RECORDS:
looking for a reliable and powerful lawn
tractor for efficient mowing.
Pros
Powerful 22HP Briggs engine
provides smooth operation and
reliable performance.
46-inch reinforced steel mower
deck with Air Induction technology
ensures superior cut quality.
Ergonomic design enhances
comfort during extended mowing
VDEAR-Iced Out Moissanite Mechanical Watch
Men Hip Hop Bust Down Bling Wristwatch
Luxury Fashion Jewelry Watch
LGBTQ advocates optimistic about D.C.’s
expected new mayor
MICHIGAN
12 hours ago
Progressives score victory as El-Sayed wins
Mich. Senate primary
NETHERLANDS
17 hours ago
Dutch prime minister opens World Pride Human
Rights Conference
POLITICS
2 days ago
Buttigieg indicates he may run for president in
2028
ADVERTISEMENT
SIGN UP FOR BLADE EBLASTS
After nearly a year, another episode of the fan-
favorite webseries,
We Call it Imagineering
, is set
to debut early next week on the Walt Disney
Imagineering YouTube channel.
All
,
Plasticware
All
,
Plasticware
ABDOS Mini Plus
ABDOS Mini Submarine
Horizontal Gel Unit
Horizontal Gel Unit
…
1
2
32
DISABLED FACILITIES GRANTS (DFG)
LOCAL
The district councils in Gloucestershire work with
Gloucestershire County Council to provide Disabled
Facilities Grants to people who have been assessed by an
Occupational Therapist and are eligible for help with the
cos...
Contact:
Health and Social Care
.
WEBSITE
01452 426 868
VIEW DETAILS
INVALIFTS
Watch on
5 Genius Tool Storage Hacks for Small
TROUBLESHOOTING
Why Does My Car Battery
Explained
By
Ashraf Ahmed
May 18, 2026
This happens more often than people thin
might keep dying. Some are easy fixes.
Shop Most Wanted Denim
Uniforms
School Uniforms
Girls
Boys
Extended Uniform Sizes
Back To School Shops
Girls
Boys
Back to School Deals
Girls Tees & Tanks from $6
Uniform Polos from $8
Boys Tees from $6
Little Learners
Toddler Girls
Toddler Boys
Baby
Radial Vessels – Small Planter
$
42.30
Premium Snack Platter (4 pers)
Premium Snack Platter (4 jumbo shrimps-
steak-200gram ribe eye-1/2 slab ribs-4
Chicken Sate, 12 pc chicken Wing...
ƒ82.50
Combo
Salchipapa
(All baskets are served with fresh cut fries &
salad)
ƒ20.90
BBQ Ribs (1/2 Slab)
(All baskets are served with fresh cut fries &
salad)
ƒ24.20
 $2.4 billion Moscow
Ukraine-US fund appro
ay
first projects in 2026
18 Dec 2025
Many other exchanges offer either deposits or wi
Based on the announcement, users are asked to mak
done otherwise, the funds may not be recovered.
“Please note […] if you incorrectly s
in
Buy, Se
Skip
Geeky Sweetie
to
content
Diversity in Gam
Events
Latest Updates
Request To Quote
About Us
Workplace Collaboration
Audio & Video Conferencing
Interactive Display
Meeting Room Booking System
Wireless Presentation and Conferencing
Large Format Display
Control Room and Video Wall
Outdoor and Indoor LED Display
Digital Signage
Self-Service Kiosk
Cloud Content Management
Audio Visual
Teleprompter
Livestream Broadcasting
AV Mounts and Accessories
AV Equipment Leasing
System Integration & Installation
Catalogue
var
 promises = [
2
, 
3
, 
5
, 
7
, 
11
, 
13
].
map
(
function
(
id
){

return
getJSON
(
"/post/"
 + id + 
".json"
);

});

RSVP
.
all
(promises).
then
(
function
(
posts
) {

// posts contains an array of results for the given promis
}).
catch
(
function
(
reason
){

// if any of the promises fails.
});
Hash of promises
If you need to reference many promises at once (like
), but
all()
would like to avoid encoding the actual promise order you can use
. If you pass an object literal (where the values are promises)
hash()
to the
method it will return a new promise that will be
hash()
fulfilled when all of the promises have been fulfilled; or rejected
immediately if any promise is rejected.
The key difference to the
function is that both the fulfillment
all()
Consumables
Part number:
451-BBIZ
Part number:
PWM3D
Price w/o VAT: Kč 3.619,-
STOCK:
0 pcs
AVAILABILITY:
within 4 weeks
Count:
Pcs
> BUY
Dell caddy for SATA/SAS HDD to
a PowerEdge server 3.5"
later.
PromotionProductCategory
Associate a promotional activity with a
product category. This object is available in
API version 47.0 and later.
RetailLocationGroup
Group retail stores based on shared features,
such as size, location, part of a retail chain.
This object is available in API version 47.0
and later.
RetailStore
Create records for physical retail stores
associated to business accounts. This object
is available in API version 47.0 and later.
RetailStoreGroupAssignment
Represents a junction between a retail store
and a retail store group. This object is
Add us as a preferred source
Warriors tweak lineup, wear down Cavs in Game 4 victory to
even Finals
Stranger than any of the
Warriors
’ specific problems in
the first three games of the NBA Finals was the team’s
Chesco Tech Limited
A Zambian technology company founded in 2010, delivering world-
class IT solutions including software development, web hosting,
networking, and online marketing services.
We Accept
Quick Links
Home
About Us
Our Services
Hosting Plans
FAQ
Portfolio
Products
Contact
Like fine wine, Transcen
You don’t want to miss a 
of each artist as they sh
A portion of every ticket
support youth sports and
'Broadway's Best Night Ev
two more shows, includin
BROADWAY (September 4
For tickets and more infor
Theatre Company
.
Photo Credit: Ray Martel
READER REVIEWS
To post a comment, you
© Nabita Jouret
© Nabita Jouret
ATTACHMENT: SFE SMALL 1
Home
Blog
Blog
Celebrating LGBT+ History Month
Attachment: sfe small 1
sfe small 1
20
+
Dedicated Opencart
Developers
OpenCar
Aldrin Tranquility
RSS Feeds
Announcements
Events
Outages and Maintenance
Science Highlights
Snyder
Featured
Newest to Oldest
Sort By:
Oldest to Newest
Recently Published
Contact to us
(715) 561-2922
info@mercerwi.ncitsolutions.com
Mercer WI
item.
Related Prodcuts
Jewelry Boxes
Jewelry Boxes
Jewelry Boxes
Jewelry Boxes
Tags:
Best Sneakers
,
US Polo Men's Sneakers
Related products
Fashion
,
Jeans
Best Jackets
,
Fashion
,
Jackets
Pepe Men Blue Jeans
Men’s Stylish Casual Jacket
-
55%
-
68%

YOUR GOAL: Nothing may be left out or altered: reproduce the complete listing.

OUTPUT FOR THIS EXERCISE:
looking for a reliable and powerful lawn
tractor for efficient mowing.
Pros
Powerful 22HP Briggs engine
provides smooth operation and
reliable performance.
46-inch reinforced steel mower
deck with Air Induction technology
ensures superior cut quality.
Ergonomic design enhances
comfort during extended mowing
VDEAR-Iced Out Moissanite Mechanical Watch
Men Hip Hop Bust Down Bling Wristwatch
Luxury Fashion Jewelry Watch
LGBTQ advocates optimistic about D.C.’s
expected new mayor
MICHIGAN
12 hours ago
Progressives score victory as El-Sayed wins
Mich. Senate primary
NETHERLANDS
17 hours ago
Dutch prime minister opens World Pride Human
Rights Conference
POLITICS
2 days ago
Buttigieg indicates he may run for president in
2028
ADVERTISEMENT
SIGN UP FOR BLADE EBLASTS
After nearly a year, another episode of the fan-
favorite webseries,
We Call it Imagineering
, is set
to debut early next week on the Walt Disney
Imagineering YouTube channel.
All
,
Plasticware
All
,
Plasticware
ABDOS Mini Plus
ABDOS Mini Submarine
Horizontal Gel Unit
Horizontal Gel Unit
…
1
2
32
DISABLED FACILITIES GRANTS (DFG)
LOCAL
The district councils in Gloucestershire work with
Gloucestershire County Council to provide Disabled
Facilities Grants to people who have been assessed by an
Occupational Therapist and are eligible for help with the
cos...
Contact:
Health and Social Care
.
WEBSITE
01452 426 868
VIEW DETAILS
INVALIFTS
Watch on
5 Genius Tool Storage Hacks for Small
TROUBLESHOOTING
Why Does My Car Battery
Explained
By
Ashraf Ahmed
May 18, 2026
This happens more often than people thin
might keep dying. Some are easy fixes.
Shop Most Wanted Denim
Uniforms
School Uniforms
Girls
Boys
Extended Uniform Sizes
Back To School Shops
Girls
Boys
Back to School Deals
Girls Tees & Tanks from $6
Uniform Polos from $8
Boys Tees from $6
Little Learners
Toddler Girls
Toddler Boys
Baby
Radial Vessels – Small Planter
$
42.30
Premium Snack Platter (4 pers)
Premium Snack Platter (4 jumbo shrimps-
steak-200gram ribe eye-1/2 slab ribs-4
Chicken Sate, 12 pc chicken Wing...
ƒ82.50
Combo
Salchipapa
(All baskets are served with fresh cut fries &
salad)
ƒ20.90
BBQ Ribs (1/2 Slab)
(All baskets are served with fresh cut fries &
salad)
ƒ24.20
 $2.4 billion Moscow
Ukraine-US fund appro
ay
first projects in 2026
18 Dec 2025
Many other exchanges offer either deposits or wi
Based on the announcement, users are asked to mak
done otherwise, the funds may not be recovered.
“Please note […] if you incorrectly s
in
Buy, Se
Skip
Geeky Sweetie
to
content
Diversity in Gam
Events
Latest Updates
Request To Quote
About Us
Workplace Collaboration
Audio & Video Conferencing
Interactive Display
Meeting Room Booking System
Wireless Presentation and Conferencing
Large Format Display
Control Room and Video Wall
Outdoor and Indoor LED Display
Digital Signage
Self-Service Kiosk
Cloud Content Management
Audio Visual
Teleprompter
Livestream Broadcasting
AV Mounts and Accessories
AV Equipment Leasing
System Integration & Installation
Catalogue
var
 promises = [
2
, 
3
, 
5
, 
7
, 
11
, 
13
].
map
(
function
(
id
){

return
getJSON
(
"/post/"
 + id + 
".json"
);

});

RSVP
.
all
(promises).
then
(
function
(
posts
) {

// posts contains an array of results for the given promis
}).
catch
(
function
(
reason
){

// if any of the promises fails.
});
Hash of promises
If you need to reference many promises at once (like
), but
all()
would like to avoid encoding the actual promise order you can use
. If you pass an object literal (where the values are promises)
hash()
to the
method it will return a new promise that will be
hash()
fulfilled when all of the promises have been fulfilled; or rejected
immediately if any promise is rejected.
The key difference to the
function is that both the fulfillment
all()
Consumables
Part number:
451-BBIZ
Part number:
PWM3D
Price w/o VAT: Kč 3.619,-
STOCK:
0 pcs
AVAILABILITY:
within 4 weeks
Count:
Pcs
> BUY
Dell caddy for SATA/SAS HDD to
a PowerEdge server 3.5"
later.
PromotionProductCategory
Associate a promotional activity with a
product category. This object is available in
API version 47.0 and later.
RetailLocationGroup
Group retail stores based on shared features,
such as size, location, part of a retail chain.
This object is available in API version 47.0
and later.
RetailStore
Create records for physical retail stores
associated to business accounts. This object
is available in API version 47.0 and later.
RetailStoreGroupAssignment
Represents a junction between a retail store
and a retail store group. This object is
Add us as a preferred source
Warriors tweak lineup, wear down Cavs in Game 4 victory to
even Finals
Stranger than any of the
Warriors
’ specific problems in
the first three games of the NBA Finals was the team’s
Chesco Tech Limited
A Zambian technology company founded in 2010, delivering world-
class IT solutions including software development, web hosting,
networking, and online marketing services.
We Accept
Quick Links
Home
About Us
Our Services
Hosting Plans
FAQ
Portfolio
Products
Contact
Like fine wine, Transcen
You don’t want to miss a 
of each artist as they sh
A portion of every ticket
support youth sports and
'Broadway's Best Night Ev
two more shows, includin
BROADWAY (September 4
For tickets and more infor
Theatre Company
.
Photo Credit: Ray Martel
READER REVIEWS
To post a comment, you
© Nabita Jouret
© Nabita Jouret
ATTACHMENT: SFE SMALL 1
Home
Blog
Blog
Celebrating LGBT+ History Month
Attachment: sfe small 1
sfe small 1
20
+
Dedicated Opencart
Developers
OpenCar
Aldrin Tranquility
RSS Feeds
Announcements
Events
Outages and Maintenance
Science Highlights
Snyder
Featured
Newest to Oldest
Sort By:
Oldest to Newest
Recently Published
Contact to us
(715) 561-2922
info@mercerwi.ncitsolutions.com
Mercer WI
item.
Related Prodcuts
Jewelry Boxes
Jewelry Boxes
Jewelry Boxes
Jewelry Boxes
Tags:
Best Sneakers
,
US Polo Men's Sneakers
Related products
Fashion
,
Jeans
Best Jackets
,
Fashion
,
Jackets
Pepe Men Blue Jeans
Men’s Stylish Casual Jacket
-
55%
-
68%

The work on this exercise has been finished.